Should I move on? Newly retired and marriage in trouble.


Hi! My name is Mickey and my husband is addicted to gambling. He's always buying scratch off tickets which at first I didn't think was a big deal....was I wrong! You can spend alot on those thing! To me, it's like throwing money out the window! He's very stingy with money when it comes to upkeep on the house, gifts for birthdays & Christmas, etc.

I was just reading a couple of posts and they remind me of myself! My
husband and I are both retired and own our home. I learned quite a few
years ago to keep our finances separate!! My husband seems to borrow from
everyone! He's always broke! I am just so stressed out with our living
situation....our kids are grown, but he has even borrowed money from them!
(I learned this after the fact!) We've been having quite a few arguments.
He's very moody and resentful (even though I pay for most things and he
brings in double what I do sith SS and pensions)! I'm just not so aure what
to do since we're both in our late 60's. I brought up the idea of us
separating and he said he would if I give him $10,000 (he wants half of
what our house is worth but he knows I can't do that)! Our house is
probably only valued in the $40,000 range, but I'm sure glad it's in both
of our names or we wouldn't have it now! He knows I have money saved in my
401k plan so I could give him the $10,000.....

I didn't touch my 401K when I
was working, he spent all his before he was even retired!
I'm just glad I found this group! Wondering if it's too late for me to do
anything at my age! Should have done something years ago!
I'm just as resentful since he just "blows" money. He pays utilities and
insurance and I pay groceries and anything that goes wrong in the house or
any extras!

He admits he has a problem but does nothing about it.....sorry to burn
your ears off! I feel better now that I've even talked about it!
Any advice you can give me would be appreciated!
mickey65901


prokopton's picture

My advice? Have nothing to

My advice?

Have nothing to do with him financially. Ask those who know him not to lend him money.

If you still want him in your life, that's up to you. But financially, cut all ties. Not a dollar more. And don't give in to coercion.
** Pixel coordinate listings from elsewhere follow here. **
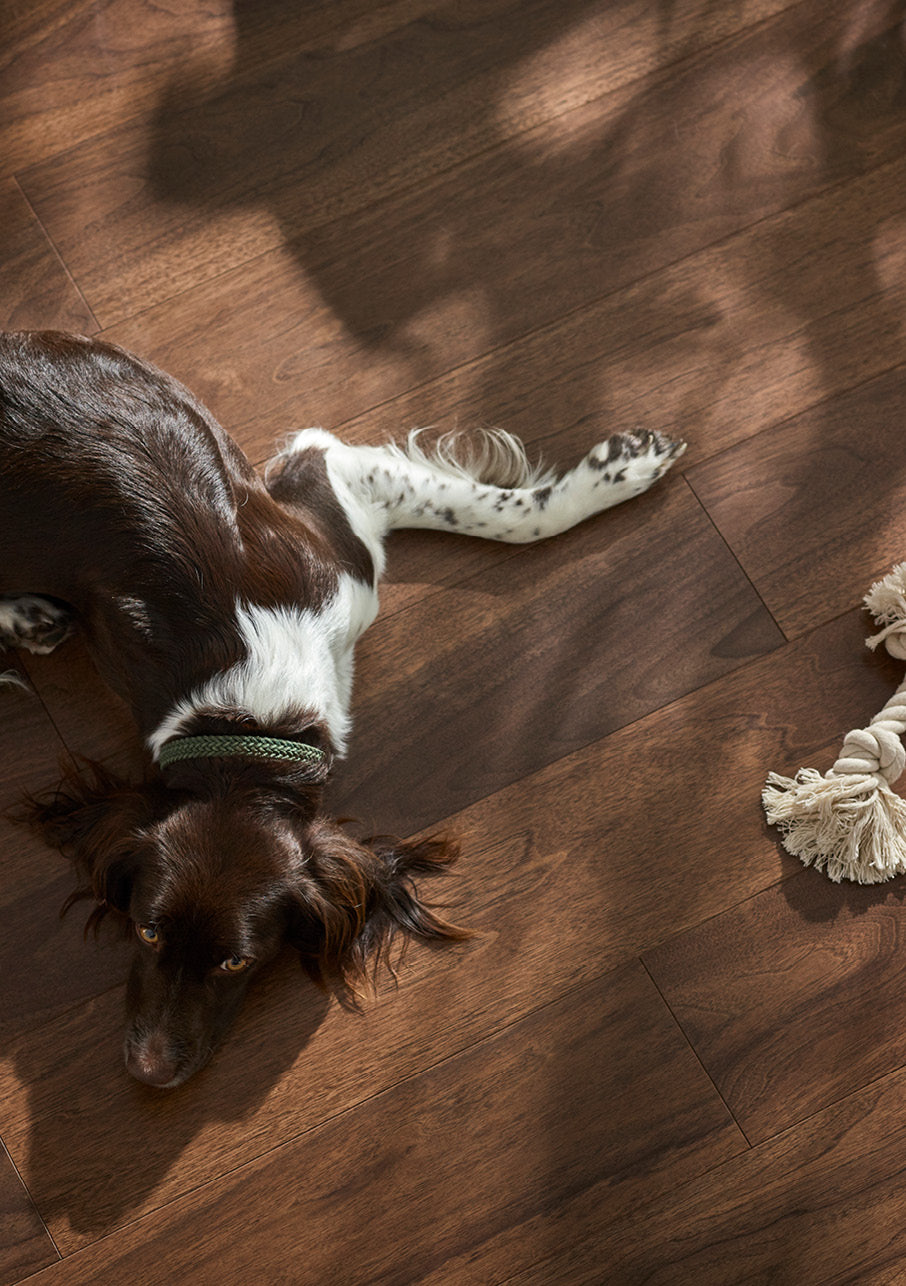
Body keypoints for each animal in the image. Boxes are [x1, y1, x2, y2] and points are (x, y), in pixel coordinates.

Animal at [0, 329, 683, 1085]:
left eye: (236, 960)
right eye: (147, 930)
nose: (149, 1075)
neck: (249, 722)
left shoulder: (331, 492)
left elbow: (504, 515)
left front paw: (613, 473)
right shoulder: (322, 477)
Gamblers are good at manipulating other people.

Best regards.


Manipulating people

When I began I would just buy the odd scratch card.We're all aware that gambling is addictive but it never seriously entered my head that I'd get caught out.As lives pressures built up,financial and other,perhaps as an unconscious desire to be financially able to buy my way out of them,I would get 2,3, 4 and more.Then break the boundaries and buy the 5 and £10 ones.This put a strain on our joint account to the point where my husband began to question where all the money was being spent.

There were rows over this and I became deceitful and manipulative when I wanted more money.i had previously had a good value system and integrity and who I was was slowly being chipped away.I did have a win of £4,444.4,on a £1 scratch card.I gave my husband some towards his credit card,treated myself and bought a few things for the house,but became even more reckless than before.I was totally hooked now and realized that it had to stop.i tried to avoid those that had SC's but more and more shops were selling them.Opted out of the joint account voluntarily and created one with just enough for basics.i have given my husband my credit card to keep this week.Quite a blow to the pride! This arrangement is just for 1 month to get me used to not buying any SC's.

No one expects to end up in a mess like this. Your story shows how seriously awful things can become from such small beginnings.addiction makes hitherto nice people act badly,resorting to emotional blackmail even. The advice in your last reply is sound. Don't let your feelings for him cloud your judgment.Stay firm.Tell him to swallow his pride,if he has any left,and seek help.Everyone should be encouraged to visit these sites.i'm sending my very best wishes to you.Don't despair.